◆ Assignment ◆
Pictures should be left out when the listing below is repeated word for word.

◇ ◇ ◇ ◇ ◇

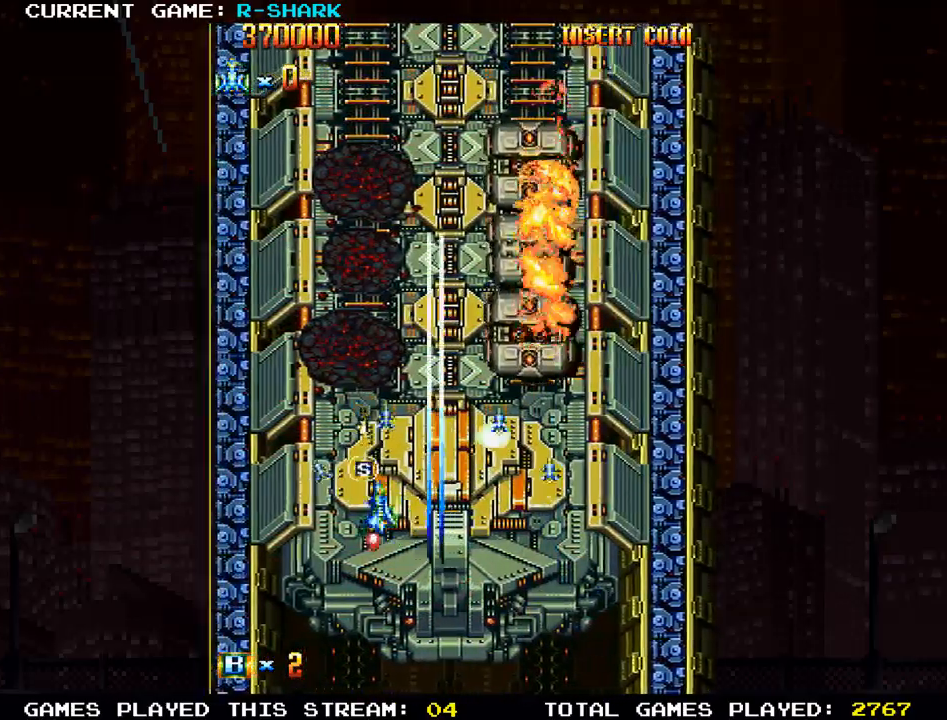
{"dt_ms": 500, "buttons": ["SQUARE"], "left_stick": "down", "events": [[50, "SQUARE", "down"], [67, "left_stick", "center"], [200, "SQUARE", "up"], [267, "SQUARE", "down"], [333, "left_stick", "down"], [417, "SQUARE", "up"], [500, "SQUARE", "down"]]}
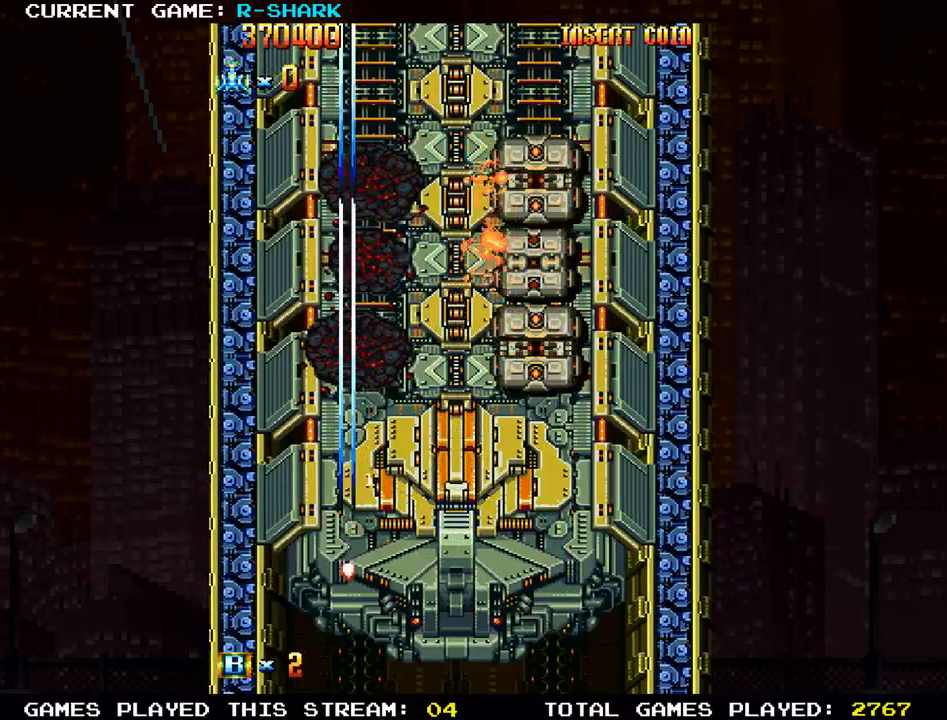
{"dt_ms": 500, "buttons": ["SQUARE"], "left_stick": "center", "events": [[17, "left_stick", "down-right"], [67, "SQUARE", "up"], [83, "SQUARE", "down"], [133, "SQUARE", "up"], [250, "SQUARE", "down"], [283, "SQUARE", "up"], [317, "SQUARE", "down"], [383, "SQUARE", "up"], [433, "left_stick", "center"], [450, "SQUARE", "down"]]}
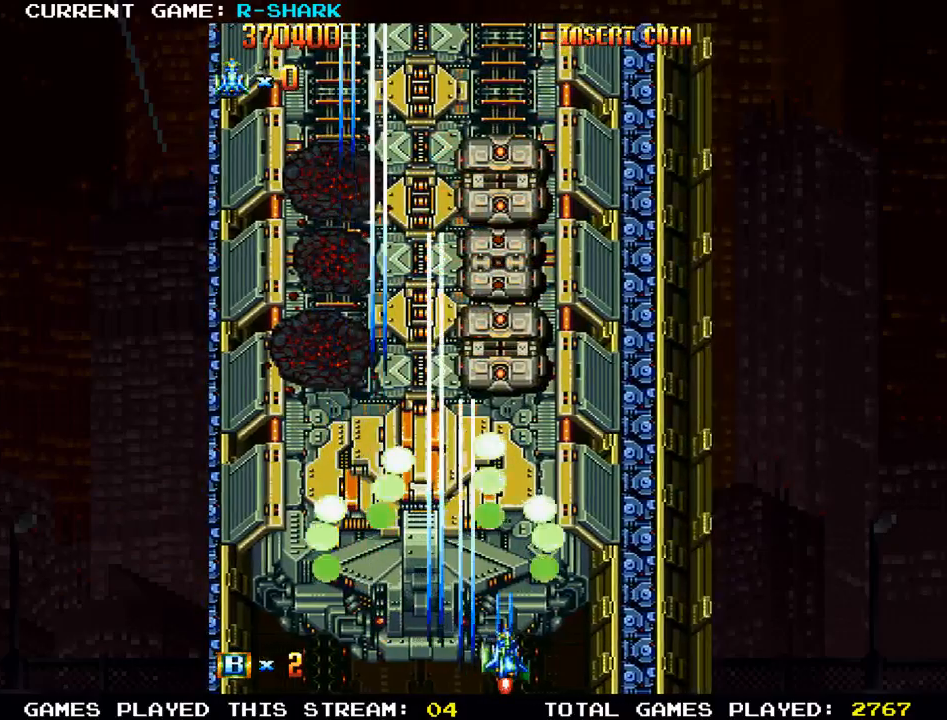
{"dt_ms": 500, "buttons": ["SQUARE"], "left_stick": "center", "events": [[17, "SQUARE", "up"], [33, "SQUARE", "down"], [100, "SQUARE", "up"], [167, "SQUARE", "down"], [233, "SQUARE", "up"], [250, "SQUARE", "down"], [317, "SQUARE", "up"], [400, "SQUARE", "down"], [433, "SQUARE", "up"], [467, "SQUARE", "down"]]}
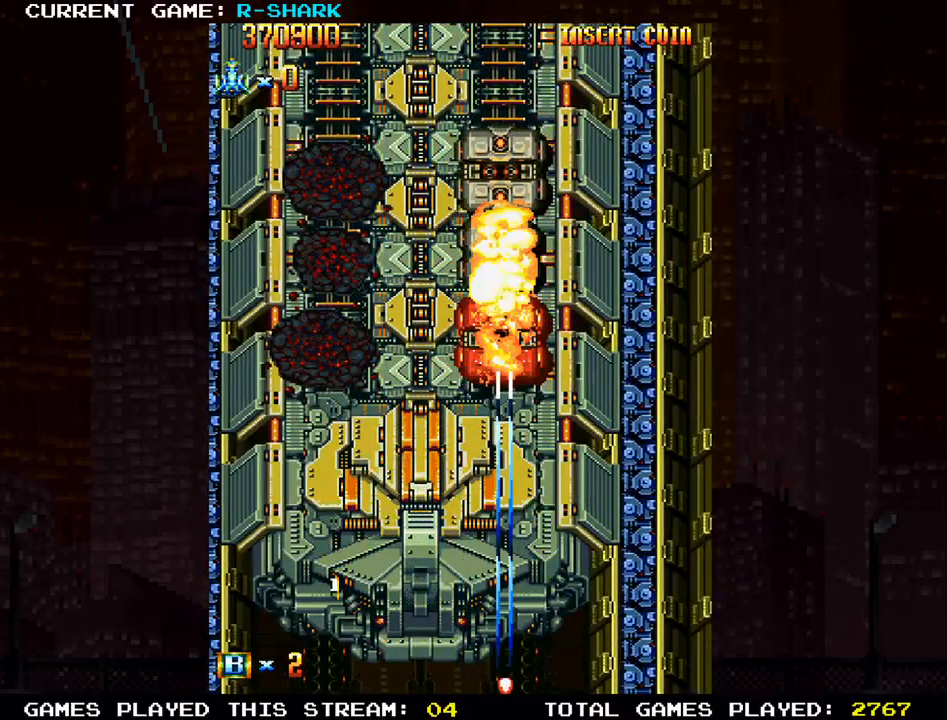
{"dt_ms": 500, "buttons": [], "left_stick": "center", "events": [[33, "SQUARE", "up"], [100, "SQUARE", "down"], [133, "SQUARE", "up"], [183, "SQUARE", "down"], [233, "SQUARE", "up"], [300, "SQUARE", "down"], [350, "SQUARE", "up"], [400, "SQUARE", "down"], [450, "SQUARE", "up"]]}
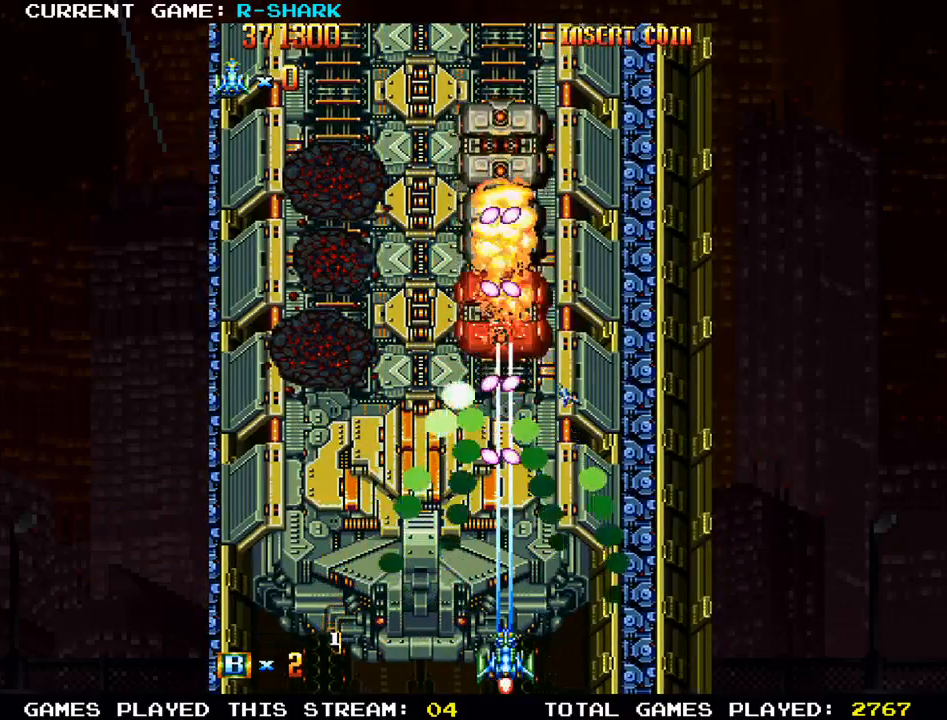
{"dt_ms": 500, "buttons": ["SQUARE"], "left_stick": "center", "events": [[17, "SQUARE", "down"], [50, "SQUARE", "up"], [83, "SQUARE", "down"], [150, "SQUARE", "up"], [200, "left_stick", "left"], [217, "SQUARE", "down"], [267, "SQUARE", "up"], [300, "SQUARE", "down"], [367, "SQUARE", "up"], [383, "left_stick", "center"], [417, "SQUARE", "down"]]}
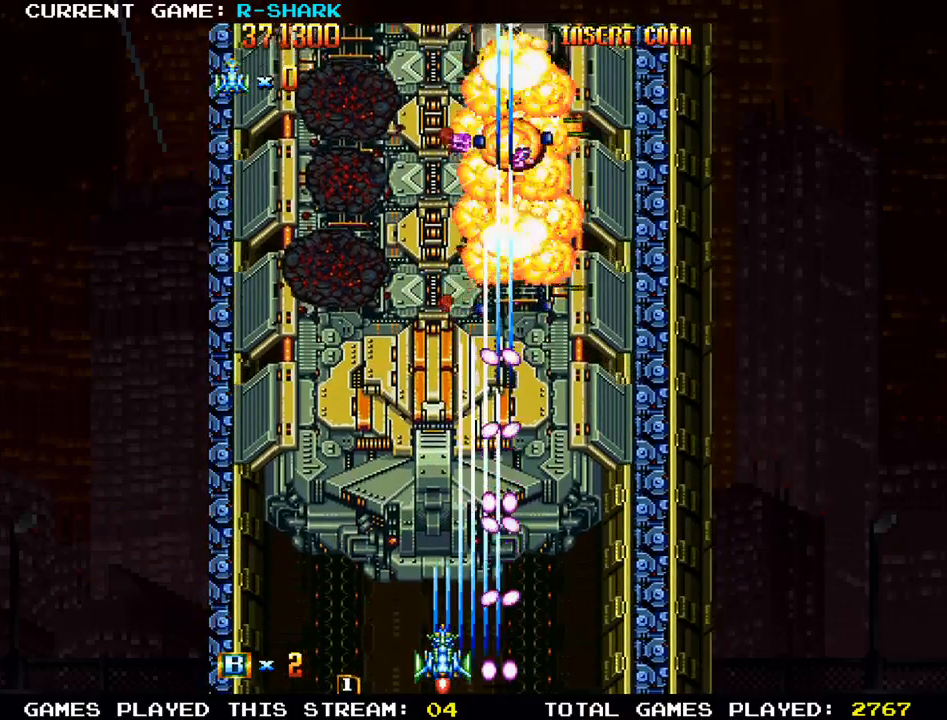
{"dt_ms": 1000, "buttons": [], "left_stick": "down-right"}
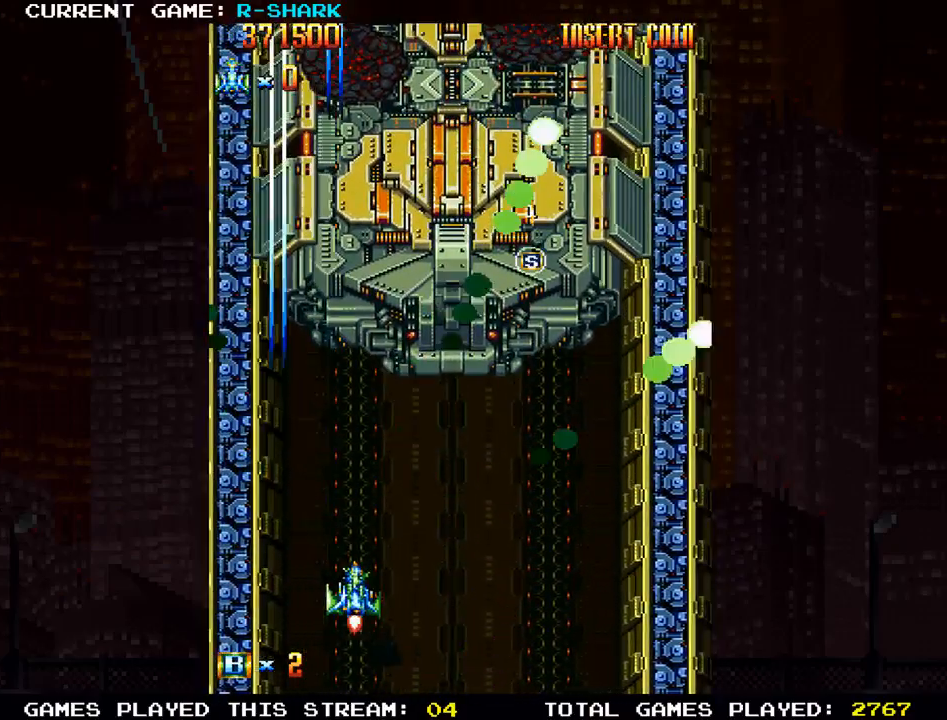
{"dt_ms": 500, "buttons": ["SQUARE"], "left_stick": "up", "events": [[17, "SQUARE", "down"], [150, "SQUARE", "up"], [150, "left_stick", "right"], [233, "SQUARE", "down"], [267, "left_stick", "up-right"], [333, "SQUARE", "up"], [383, "left_stick", "up"], [417, "SQUARE", "down"]]}
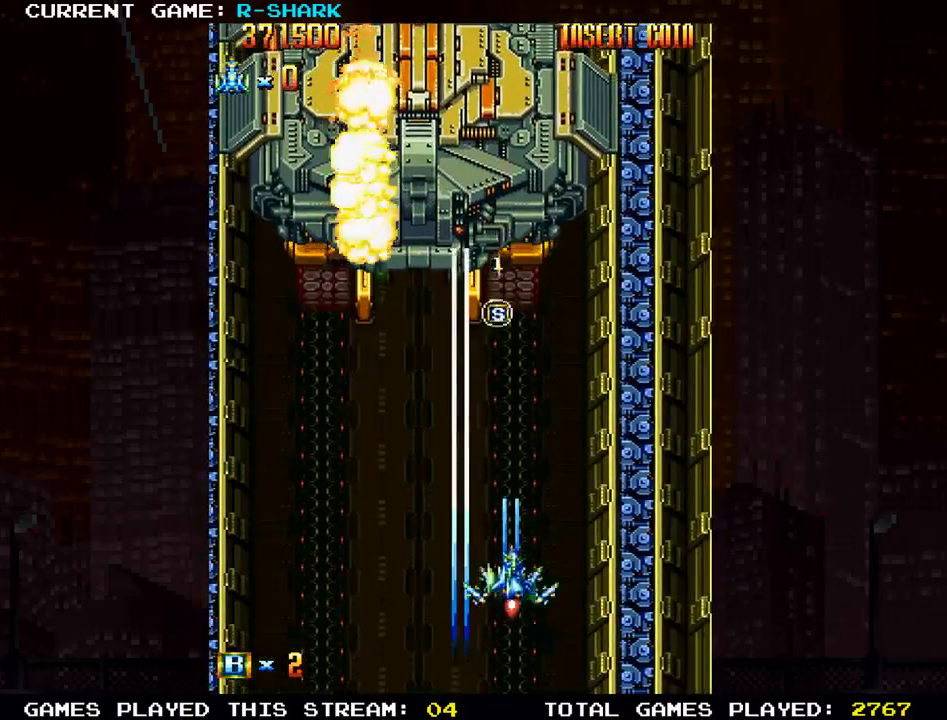
{"dt_ms": 500, "buttons": ["SQUARE"], "left_stick": "up", "events": [[50, "SQUARE", "up"], [117, "SQUARE", "down"], [250, "SQUARE", "up"], [300, "SQUARE", "down"], [433, "SQUARE", "up"], [500, "SQUARE", "down"]]}
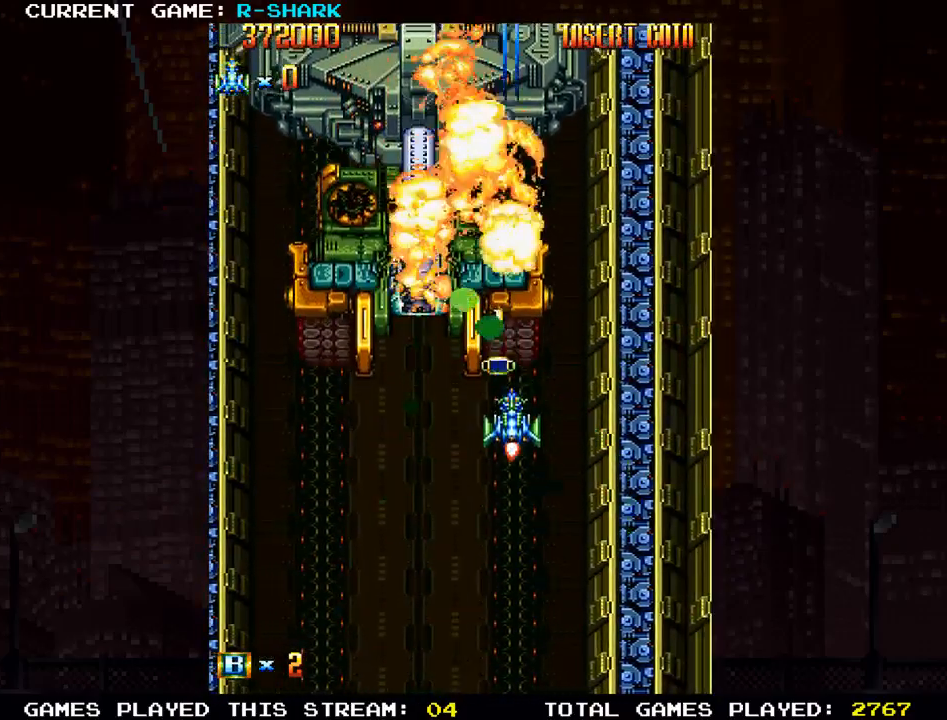
{"dt_ms": 500, "buttons": [], "left_stick": "down-right", "events": [[100, "left_stick", "left"], [150, "left_stick", "down-left"], [433, "SQUARE", "up"], [500, "left_stick", "down-right"]]}
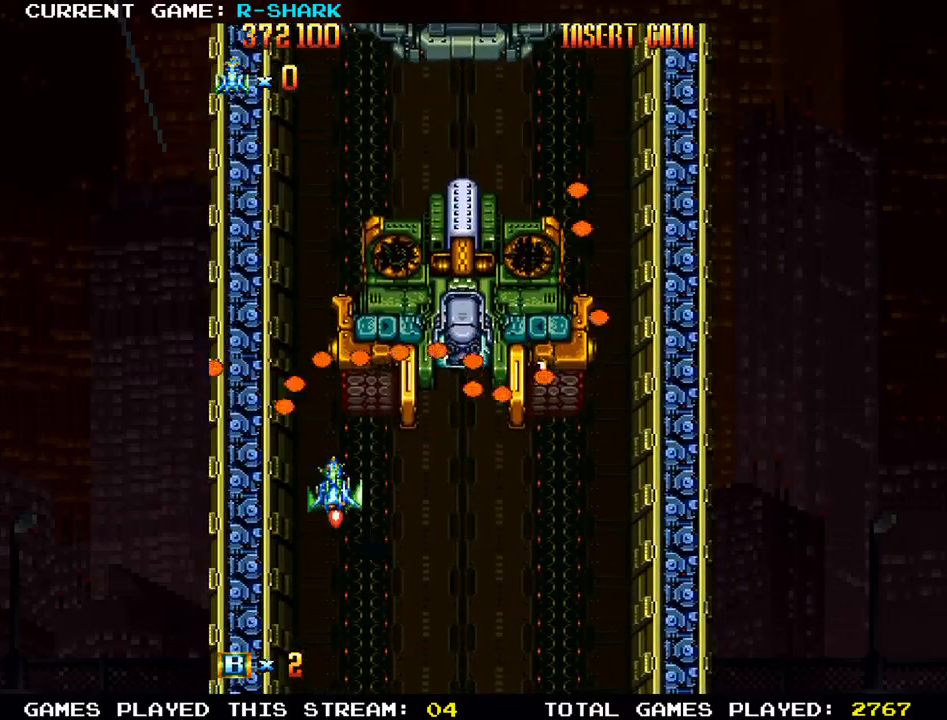
{"dt_ms": 500, "buttons": ["TRIANGLE"], "left_stick": "center", "events": [[17, "SQUARE", "down"], [100, "SQUARE", "up"], [183, "SQUARE", "down"], [283, "SQUARE", "up"], [283, "left_stick", "down-left"], [367, "SQUARE", "down"], [433, "left_stick", "center"], [450, "SQUARE", "up"], [450, "TRIANGLE", "down"]]}
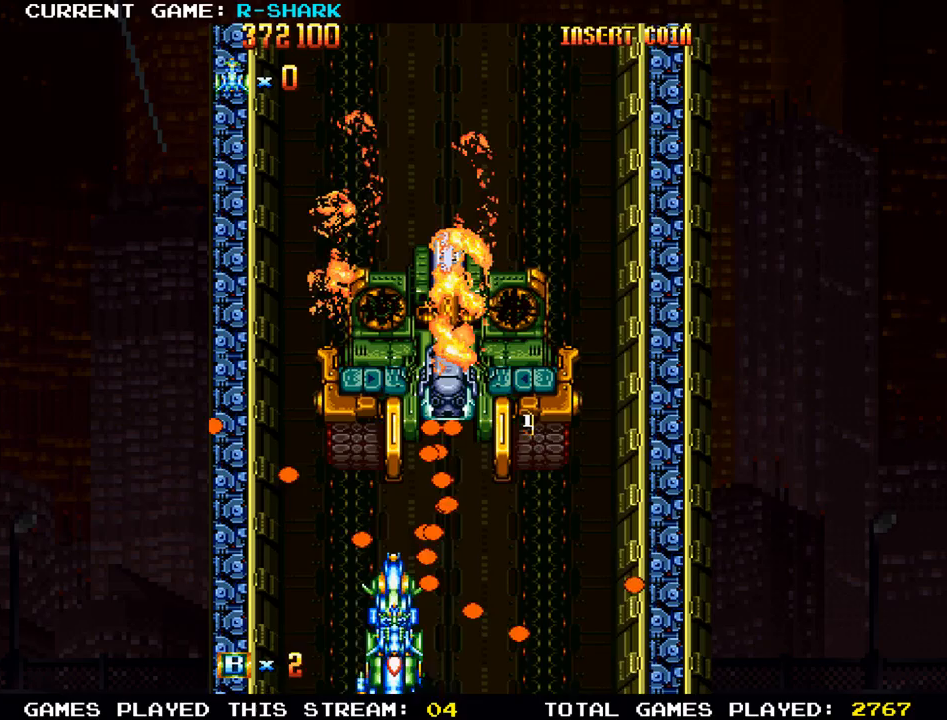
{"dt_ms": 500, "buttons": ["SQUARE"], "left_stick": "up", "events": [[33, "SQUARE", "down"], [50, "TRIANGLE", "up"], [133, "SQUARE", "up"], [183, "left_stick", "right"], [200, "SQUARE", "down"], [283, "left_stick", "center"], [333, "SQUARE", "up"], [417, "SQUARE", "down"], [450, "left_stick", "up"]]}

◇ ◇ ◇ ◇ ◇

◆ Result ◆
{"dt_ms": 500, "buttons": ["SQUARE"], "left_stick": "down", "events": [[50, "SQUARE", "down"], [67, "left_stick", "center"], [200, "SQUARE", "up"], [267, "SQUARE", "down"], [333, "left_stick", "down"], [417, "SQUARE", "up"], [500, "SQUARE", "down"]]}
{"dt_ms": 500, "buttons": ["SQUARE"], "left_stick": "center", "events": [[17, "left_stick", "down-right"], [67, "SQUARE", "up"], [83, "SQUARE", "down"], [133, "SQUARE", "up"], [250, "SQUARE", "down"], [283, "SQUARE", "up"], [317, "SQUARE", "down"], [383, "SQUARE", "up"], [433, "left_stick", "center"], [450, "SQUARE", "down"]]}
{"dt_ms": 500, "buttons": ["SQUARE"], "left_stick": "center", "events": [[17, "SQUARE", "up"], [33, "SQUARE", "down"], [100, "SQUARE", "up"], [167, "SQUARE", "down"], [233, "SQUARE", "up"], [250, "SQUARE", "down"], [317, "SQUARE", "up"], [400, "SQUARE", "down"], [433, "SQUARE", "up"], [467, "SQUARE", "down"]]}
{"dt_ms": 500, "buttons": [], "left_stick": "center", "events": [[33, "SQUARE", "up"], [100, "SQUARE", "down"], [133, "SQUARE", "up"], [183, "SQUARE", "down"], [233, "SQUARE", "up"], [300, "SQUARE", "down"], [350, "SQUARE", "up"], [400, "SQUARE", "down"], [450, "SQUARE", "up"]]}
{"dt_ms": 500, "buttons": ["SQUARE"], "left_stick": "center", "events": [[17, "SQUARE", "down"], [50, "SQUARE", "up"], [83, "SQUARE", "down"], [150, "SQUARE", "up"], [200, "left_stick", "left"], [217, "SQUARE", "down"], [267, "SQUARE", "up"], [300, "SQUARE", "down"], [367, "SQUARE", "up"], [383, "left_stick", "center"], [417, "SQUARE", "down"]]}
{"dt_ms": 1000, "buttons": [], "left_stick": "down-right"}
{"dt_ms": 500, "buttons": ["SQUARE"], "left_stick": "up", "events": [[17, "SQUARE", "down"], [150, "SQUARE", "up"], [150, "left_stick", "right"], [233, "SQUARE", "down"], [267, "left_stick", "up-right"], [333, "SQUARE", "up"], [383, "left_stick", "up"], [417, "SQUARE", "down"]]}
{"dt_ms": 500, "buttons": ["SQUARE"], "left_stick": "up", "events": [[50, "SQUARE", "up"], [117, "SQUARE", "down"], [250, "SQUARE", "up"], [300, "SQUARE", "down"], [433, "SQUARE", "up"], [500, "SQUARE", "down"]]}
{"dt_ms": 500, "buttons": [], "left_stick": "down-right", "events": [[100, "left_stick", "left"], [150, "left_stick", "down-left"], [433, "SQUARE", "up"], [500, "left_stick", "down-right"]]}
{"dt_ms": 500, "buttons": ["TRIANGLE"], "left_stick": "center", "events": [[17, "SQUARE", "down"], [100, "SQUARE", "up"], [183, "SQUARE", "down"], [283, "SQUARE", "up"], [283, "left_stick", "down-left"], [367, "SQUARE", "down"], [433, "left_stick", "center"], [450, "SQUARE", "up"], [450, "TRIANGLE", "down"]]}
{"dt_ms": 500, "buttons": ["SQUARE"], "left_stick": "up", "events": [[33, "SQUARE", "down"], [50, "TRIANGLE", "up"], [133, "SQUARE", "up"], [183, "left_stick", "right"], [200, "SQUARE", "down"], [283, "left_stick", "center"], [333, "SQUARE", "up"], [417, "SQUARE", "down"], [450, "left_stick", "up"]]}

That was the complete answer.